▶ EXPLORE THE MATERIAL:
1) From the blog post on patience, list every length of time that is stated with a number. Leave out the date at the top.
2) Extend the blog post on patience, starting after its last sentence.

▶ TEXT PROVIDED:
-- Opening Marker --
04 December 2009

Patience

I have never had much patience. I bet you're wondering how I managed to survive almost five years in food service without it. Fortunately, I'm very good at pretending to have patience. I have spent years cultivating my ability to look like I'm not impatient while in my head I am secretly yelling, "Oh my GOD! Will you just make up your mind already!" Anyone who has ridden in the car with me can also attest to this since while driving I tend to be very verbal about what I think of the other drivers on the road. I was once trapped behind an old man going twenty miles per hour (I shit you not) on the interstate and I wanted to beat my head into the steering wheel.

I spent my entire pregnancy being impatient. I blame the back pain. Perhaps my impatience wore off on the little one since she decided to appear ten days early. Since then, however, I have had to force myself to be calm. You can't rush a newborn. She will eat for as long as she wants to and there is nothing I can to do to speed up the process. This can be especially frustrating when she awakens in the middle of the night and I would like nothing more than to go back to sleep. The second night in the hospital was the worst. Since I was breastfeeding, this can be a very long process - especially in the early days. We're talking five plus hours. From about nine pm to three am she was feeding off and on and every time I thought she was finished and went to put her back in her bassinet, she started screaming bloody murder. To make matters worse, I must have had the worse nurse on the face of the planet who didn't seem to give a crap that I was breastfeeding and I did not want to give my daughter formula or a pacifier. So, she was crying and I was crying and by the time she finally went to sleep, I looked like I had been punched in the face. My eyes were practically swollen shut.
-- Closing Marker --
▶ SOURCE MATERIAL:
-- Opening Marker --
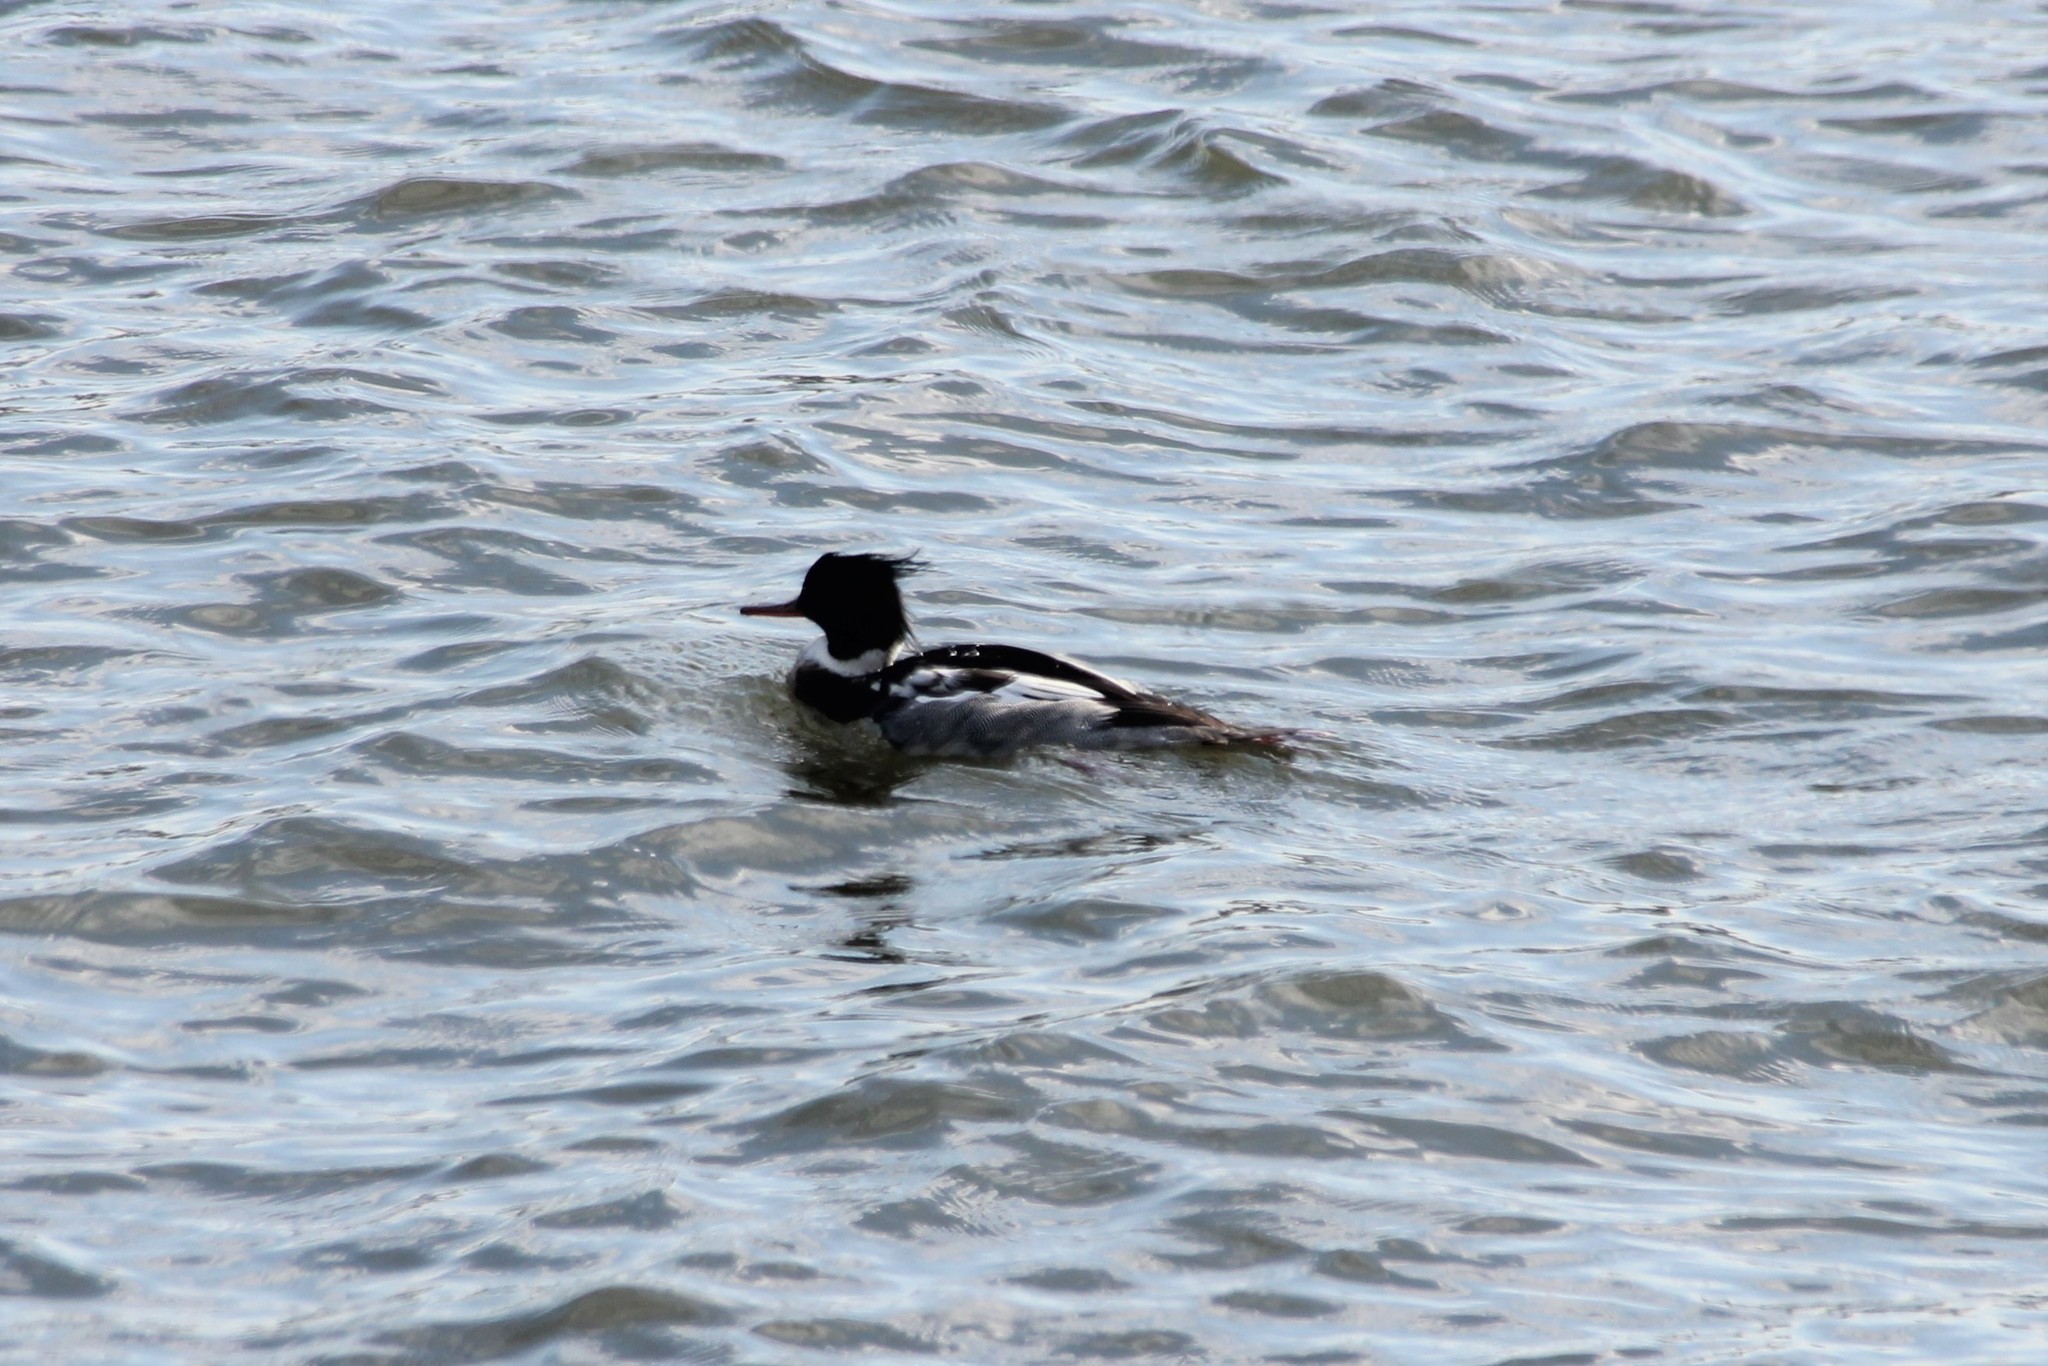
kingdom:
-- Closing Marker --
▶ TASK RESULTS:
1)
- almost five years (in food service)
- ten days (how early the baby arrived)
- five plus hours (how long breastfeeding can take)
- from about nine pm to three am (the baby feeding off and on during the second hospital night)

2)
Good news, though, after all of that everything seems so much easier. Sure there are times when I want to scream. She's crying and crying and I've done everything I can think of to make her feel better. Is she dry? Is she fed? Is she burped? What the hell else do I need to do? But then there are times when I have reached a completely zen like state and no matter what, I will do everything in my power to make my daughter happy.

The first of many lessons that she will teach me: Patience.